Kasespatzle (German Alpine Cheese Dumpling Noodles)
Kasespatzle is an Alpine comfort dish from southern Germany and Austria, made by boiling a thick batter of flour, eggs, and milk into small dumplings, then tossing them with melted Emmental cheese and caramelized onions. The batter must maintain a thick consistency rather than being runny - this is what gives the spaetzle their characteristic chew when boiled and drained. Sliced onion is slowly cooked in butter over low heat until deeply browned, transforming the raw sharpness into a concentrated sweetness. The cooked spaetzle and grated cheese are combined in a hot pan so the cheese melts and coats every dumpling. Topped with the caramelized onions and black pepper, the dish is served immediately while the cheese is still molten and stretchy.

Soft Pretzel
Yeasted dough is shaped into the classic pretzel twist, briefly dipped in a boiling baking-soda bath, and baked at high heat. The alkaline solution triggers an accelerated Maillard reaction on the surface, producing the deep mahogany crust and slightly bitter, complex flavor that separates a true pretzel from ordinary bread rolls. Beneath that thin, chewy shell, the interior stays soft, airy, and faintly sweet. Coarse salt crystals pressed into the surface before baking deliver sharp, salty bursts that contrast with the mellow dough. The dip in the alkaline bath must be brief - thirty seconds at most - or the exterior turns slimy and the texture suffers. Mustard is the traditional accompaniment, its acidity and heat cutting through the bread's richness, though warm cheese sauce has become an equally popular pairing.

Korean Sausage Skewers
Sosiji-kkochi are Korean sausage skewers made by scoring Vienna sausages and threading two or three onto wooden sticks, then pan-frying until golden brown on all sides. The score marks open up during cooking, allowing heat to penetrate evenly and creating slightly caramelized, crispy edges. Ketchup and mustard are served alongside, with the tomato sweetness and sharp mustard bite complementing the salty sausage. The dish takes under 15 minutes from start to finish, and threading rice cakes between the sausages turns it into a sotteok-sotteok variation.

Pork Schnitzel
Pork Schnitzel is a definitive cutlet dish from Germany and Austria, made by pounding pork loin thin and even with a mallet, then coating it in flour, beaten egg, and breadcrumbs before frying in oil.
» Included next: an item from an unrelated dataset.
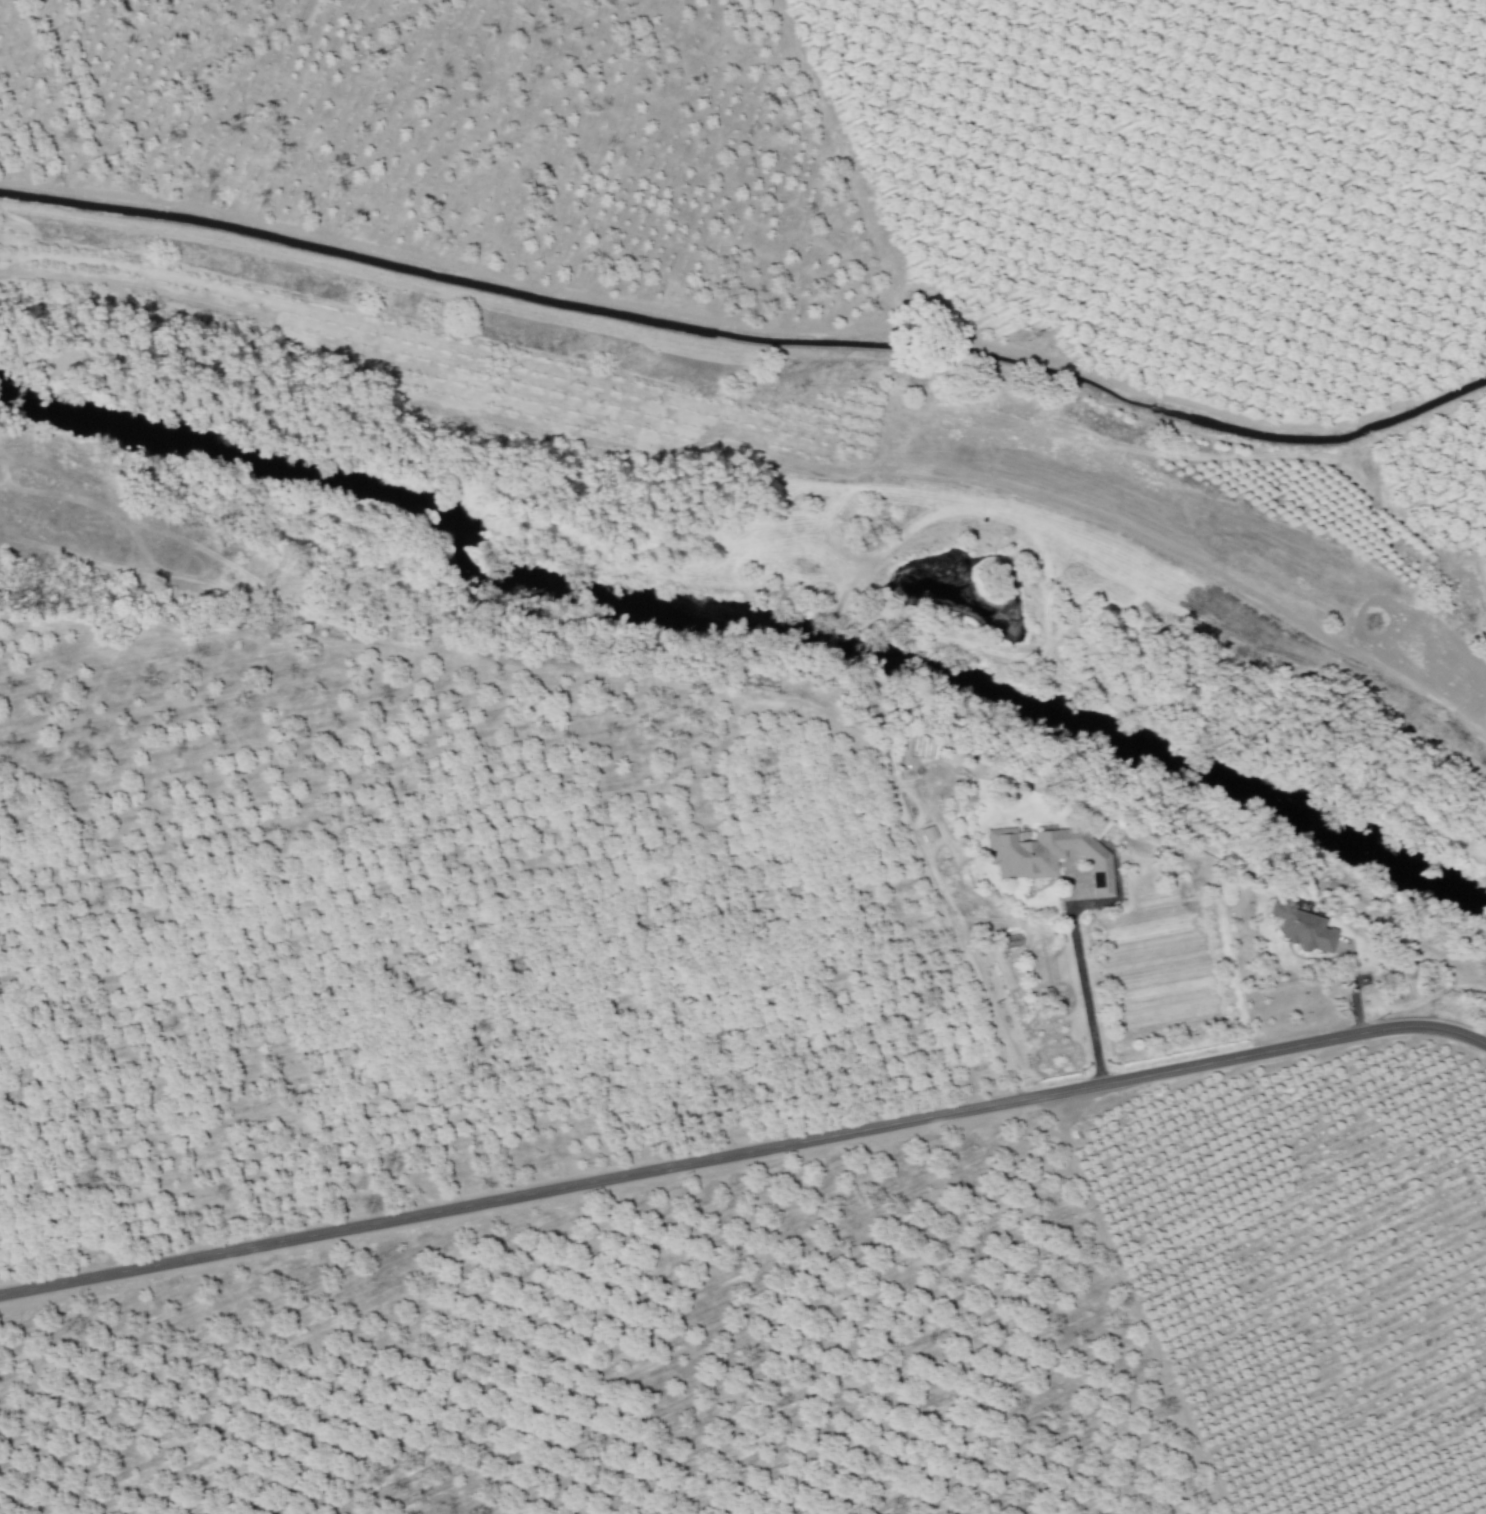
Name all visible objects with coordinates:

The meat must be pounded to five millimeters or thinner so it cooks through quickly without the breading burning, and the hallmark of a proper schnitzel is a crust that puffs away from the meat rather than clinging flat. Achieving this requires generous oil - enough to submerge the cutlet halfway - and gently shaking the pan so oil flows beneath the breading to lift it. Fine breadcrumbs produce a delicate, even crust, and they should be pressed on lightly rather than compacted to maintain crispness over time. Paprika mixed into the flour adds a faint smoky warmth, and a fresh squeeze of lemon over the finished schnitzel cuts through the richness with bright acidity.
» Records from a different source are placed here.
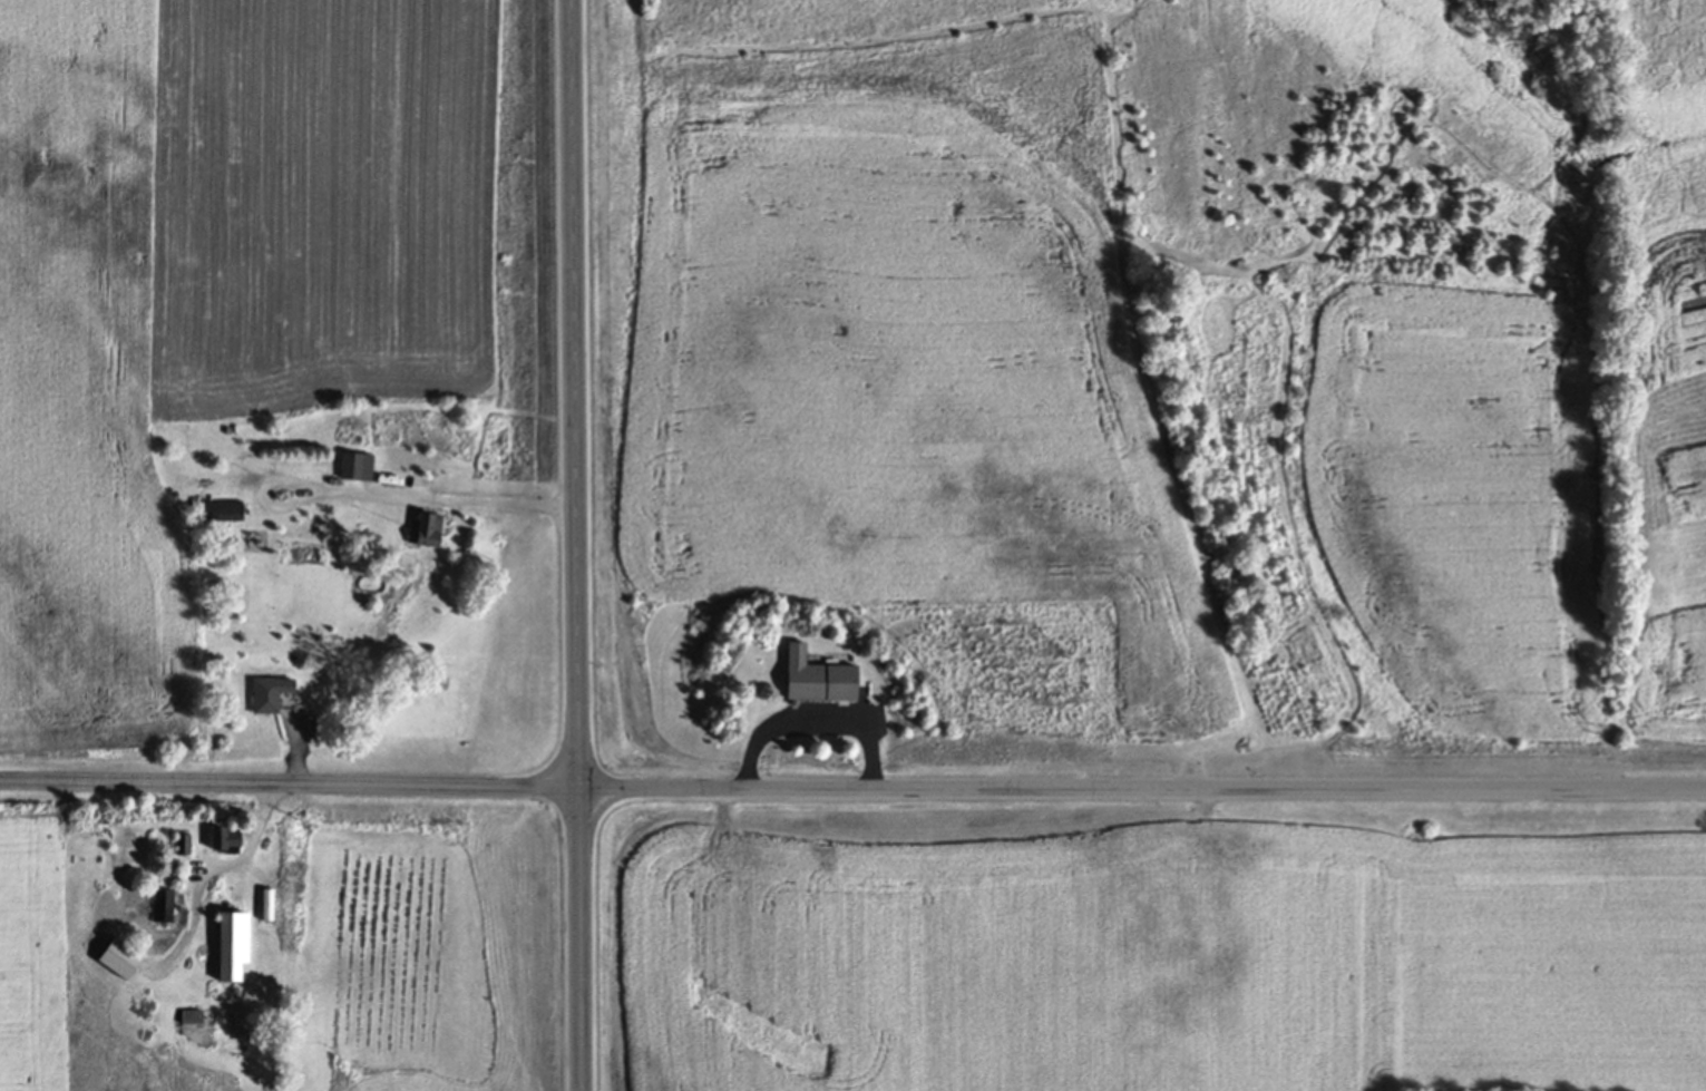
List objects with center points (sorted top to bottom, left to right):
building: (355, 468)
road: (429, 499)
building: (226, 511)
building: (430, 532)
road: (576, 545)
building: (812, 682)
building: (275, 696)
road: (812, 723)
road: (852, 791)
building: (233, 841)
building: (166, 907)
building: (240, 947)
building: (126, 959)
building: (194, 1017)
Korean Tornado Sausage (Spiral-Cut Batter-Fried Sausage Skewer)
Tornado sosiji is a Korean street snack of sausages spiral-cut on a skewer at an angle, spread open, coated in frying batter, and deep-fried at 170 degrees Celsius. The batter fills the gaps between the spiral cuts, so each section fries into its own crispy layer wrapped around the sausage. The salty, smoky flavor of the sausage is amplified by the fried coating, and dipping in ketchup and mustard adds a tangy counterpoint that lightens the oily richness. Cutting the spiral slowly while rotating the sausage is essential to keep the helix intact and achieve the signature fanned-out shape.
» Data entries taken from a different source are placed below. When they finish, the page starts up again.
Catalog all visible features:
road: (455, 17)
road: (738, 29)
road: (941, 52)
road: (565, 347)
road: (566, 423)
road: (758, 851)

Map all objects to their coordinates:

Korean Stir-fried Sundae (Sundae Bokkeum)
Sundae-bokkeum is a spicy Korean stir-fry of blood sausage with cabbage, onion, and green onion in a sauce made from gochujang, gochugaru, soy sauce, sugar, and garlic. High heat and a short cooking time are essential because prolonged stir-frying toughens the sundae, while the cabbage and onion release enough moisture to help the sauce coat every piece evenly. The seasoning layers direct heat from gochujang, a gentler warmth from gochugaru flakes, and sweetness from sugar into a multidimensional spicy-sweet profile. Green onion goes in last for a burst of fragrance, and adding tteokbokki rice cakes transforms the dish into the popular combo known as tteoksuni.